Texte du document:
J'aurai pu vous parler de tout cela. Et puis je me suis dit qu'en cette période de rentrée, de pré campagne présidentielle où chacun va défendre son candidat préféré avec autant de passion que de mauvaise fois, sachant bien au fond de soi que, de toute façon, rien ne changera, d'embouteillage toujours plus dense, de pollution urbaine toujours plus pesante, de visages tristes que l'on croise à chaque instant sur les trottoirs, de grisaille qui va envahir le ciel et arroser les rues avec l'automne. Oui, je me suis dit que ce n'était pas raisonnable, pas très gentil non plus pour vous. Je me suis dit aussi que vous aviez dû passer de bonnes vacances, même si elles se conjuguent aujourd'hui au passé et que vous pourriez peut-être me les raconter. Il doit certainement y avoir de belles soirées à discuter sous les étoiles entre amis, de jolies balades dans la nature à respirer profondément la vie, de repos bien mérité, de grandes rigolades avec les mômes qui doivent grandir à vitesse grand V.

Données fournies:
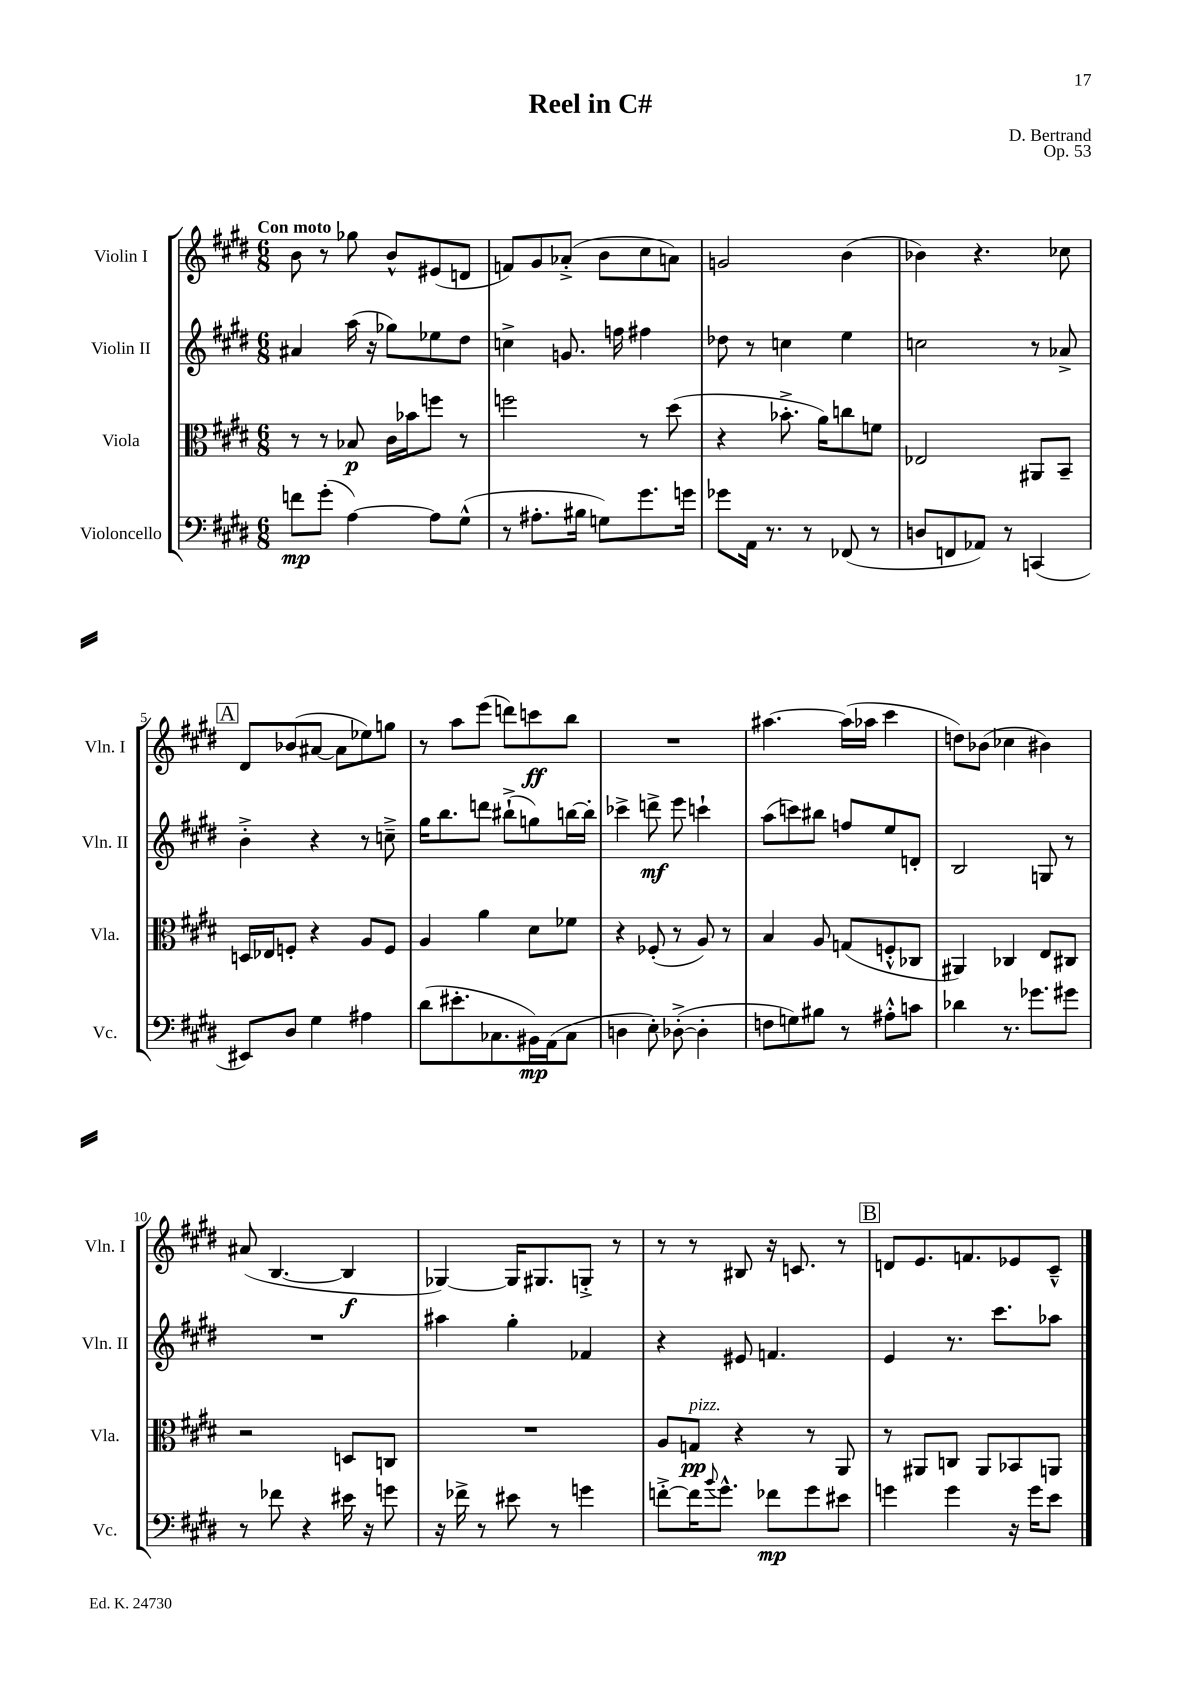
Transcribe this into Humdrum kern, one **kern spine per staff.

Série d'exercices:
1. D'après le texte du document, qu'est-ce qui va envahir le ciel et arroser les rues avec l'automne ?
2. Relevez, dans le texte du document, tous les moments que les vacances ont certainement dû comporter selon l'auteur.
Les données constituent un matériau distinct du texte du document.

Les solutions:
1. La grisaille.

2.
- de belles soirées à discuter sous les étoiles entre amis
- de jolies balades dans la nature à respirer profondément la vie
- du repos bien mérité
- de grandes rigolades avec les mômes